TRY IT
Rewrite the part of the collections text that opens with "Collections -- Ensuring" and closes with "correct the error.", changing "human error" to "clerical error".

Wednesday, March 14, 2012

Collections -- Ensuring Your Numbers Are Accurate

Properly recording payments in the collections process at a dental office can be complicated, especially if the dental office participates in one or more dental insurance networks.  And the more complicated, the more room for human error.  One simple way to reduce errors is to verify the deposit slip that accompanies the checks that go to the bank matches the record of payments for the day in the dental practice management software.  If the two do not match exactly, an error has been made somewhere along the way and the person responsible for the deposit should find and correct the error.

Here are a few tips and comments about this system:
  • Deposits should be grouped by full calendar day. For example, checks and cash that are recorded on Monday should be deposited separately from checks that are recorded any other day.  This allows for a clean and consistent convention for grouping payments on deposit slips.  Further, most dental practice management software can only generate payment reports for full calendar days.  You cannot typically get a report of checks that were received from Monday afternoon to Tuesday morning.
  • Keep copies of the deposit slips that go to the bank AND the payment reports from the practice management software.  You can scan these documents if you are a paperless office.  The historical records can be valuable if patient account entries are lost or altered in the future.
  • If there is any chance at all of embezzlement, dishonesty, cheating, theft, whatever you want to call it, consider reconciling the payment records from the practice management software with deposits in the bank on a monthly basis.  This reconciliation should include credit card payments, care credit payments, electronic deposits, and patient refunds in addition to cash and check deposits.  The person performing the reconciliation should NOT be the person responsible for handling the money stuff on a day to day basis.  Even if everyone is honest, this monthly reconciliation can catch a few innocent but costly errors on a monthly basis.
  • Be aware that while this system improves accuracy in the records of money received by the office, it does not address errors or dishonesty with regard to writeoffs.  If the person processing payments is entering artificially high writeoffs, this system will not detect the errors.

Saturday, November 13, 2010

A Dentist's Experience with Groupon - Preparing for the Deal

The popularity of daily deal coupon sites like Groupon has increased dramatically over the last year.  The consumer gets a discount, Groupon gets a cut of the offer price, reportedly around 50%, and the business offering the deal gets more customers.  But recent articles such as Is Groupon Good for Small Business in the New York Times question whether the benefit of more customers outweighs the cost to the small business.  The products or services offered in the deal are deeply discounted after all.  Further, the dramatic increase in customer traffic may be more than the offering business can handle.

I work with a dentist in Grand Rapids, Michigan who decided to gamble and offer a Groupon for dental services.  Actually, we put quite a bit of thought into the decision to do a Groupon.  We considered internal costs, the value of new patients, the likelihood of deal buyers deciding to become regular patients, the ability to handle a large number of patients, some of the sticky points of offering health care services to patients who may not be appropriate candidates for the services included in the deal, and more.  We answered our questions as best we could and worked with Groupon to structure the offer in a way that would reduce the potential for problems, but at the end of the day, we still faced a number of unknowns.  The endeavor was in fact a gamble, but we believed it to be a smart gamble.

[Saved data entries]
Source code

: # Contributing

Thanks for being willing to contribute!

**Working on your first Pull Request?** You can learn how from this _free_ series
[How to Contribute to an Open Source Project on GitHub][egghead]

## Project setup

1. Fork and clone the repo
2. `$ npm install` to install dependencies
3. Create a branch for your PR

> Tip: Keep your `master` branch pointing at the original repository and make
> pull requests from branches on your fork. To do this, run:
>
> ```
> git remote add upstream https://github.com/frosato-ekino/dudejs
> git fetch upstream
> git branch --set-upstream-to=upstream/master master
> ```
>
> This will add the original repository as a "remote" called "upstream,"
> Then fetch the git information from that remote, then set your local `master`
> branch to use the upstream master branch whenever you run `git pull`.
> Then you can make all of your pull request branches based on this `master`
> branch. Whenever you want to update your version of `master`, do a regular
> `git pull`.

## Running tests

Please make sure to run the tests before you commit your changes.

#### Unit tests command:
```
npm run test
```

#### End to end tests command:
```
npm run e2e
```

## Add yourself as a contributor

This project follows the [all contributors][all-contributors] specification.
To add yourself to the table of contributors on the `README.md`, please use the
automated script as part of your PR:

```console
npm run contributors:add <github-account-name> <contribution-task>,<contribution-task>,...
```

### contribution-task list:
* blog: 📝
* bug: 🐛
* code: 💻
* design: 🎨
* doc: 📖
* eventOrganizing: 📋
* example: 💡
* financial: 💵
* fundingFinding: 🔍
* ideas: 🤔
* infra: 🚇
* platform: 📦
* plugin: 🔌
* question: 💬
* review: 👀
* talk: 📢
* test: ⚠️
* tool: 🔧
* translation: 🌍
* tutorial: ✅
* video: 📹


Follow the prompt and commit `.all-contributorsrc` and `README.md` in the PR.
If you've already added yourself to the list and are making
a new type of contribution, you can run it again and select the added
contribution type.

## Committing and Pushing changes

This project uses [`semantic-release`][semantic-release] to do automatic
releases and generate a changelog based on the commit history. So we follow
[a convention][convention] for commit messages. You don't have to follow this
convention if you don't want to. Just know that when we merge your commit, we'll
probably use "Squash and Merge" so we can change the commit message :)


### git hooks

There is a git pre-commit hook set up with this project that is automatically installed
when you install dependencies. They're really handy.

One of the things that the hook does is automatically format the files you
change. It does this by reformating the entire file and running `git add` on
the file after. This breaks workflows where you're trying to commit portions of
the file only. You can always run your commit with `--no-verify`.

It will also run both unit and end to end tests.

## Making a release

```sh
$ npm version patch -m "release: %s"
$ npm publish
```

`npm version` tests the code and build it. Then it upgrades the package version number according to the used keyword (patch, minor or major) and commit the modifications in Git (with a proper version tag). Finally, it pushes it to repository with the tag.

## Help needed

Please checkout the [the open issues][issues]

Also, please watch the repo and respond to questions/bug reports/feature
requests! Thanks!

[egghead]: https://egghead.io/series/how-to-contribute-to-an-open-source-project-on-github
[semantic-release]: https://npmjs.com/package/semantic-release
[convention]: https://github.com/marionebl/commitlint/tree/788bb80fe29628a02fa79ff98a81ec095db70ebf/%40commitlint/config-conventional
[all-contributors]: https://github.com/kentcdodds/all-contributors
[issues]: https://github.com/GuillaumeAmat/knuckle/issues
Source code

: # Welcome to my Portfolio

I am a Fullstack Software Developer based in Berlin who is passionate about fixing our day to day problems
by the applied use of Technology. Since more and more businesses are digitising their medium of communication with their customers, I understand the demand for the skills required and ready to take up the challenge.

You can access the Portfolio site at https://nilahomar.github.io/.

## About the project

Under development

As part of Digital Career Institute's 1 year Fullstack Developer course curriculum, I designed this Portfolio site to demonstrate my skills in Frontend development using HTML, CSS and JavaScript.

SOLUTION FOR THIS TASK
Collections -- Ensuring Your Numbers Are Accurate

Properly recording payments in the collections process at a dental office can be complicated, especially if the dental office participates in one or more dental insurance networks.  And the more complicated, the more room for clerical error.  One simple way to reduce errors is to verify the deposit slip that accompanies the checks that go to the bank matches the record of payments for the day in the dental practice management software.  If the two do not match exactly, an error has been made somewhere along the way and the person responsible for the deposit should find and correct the error.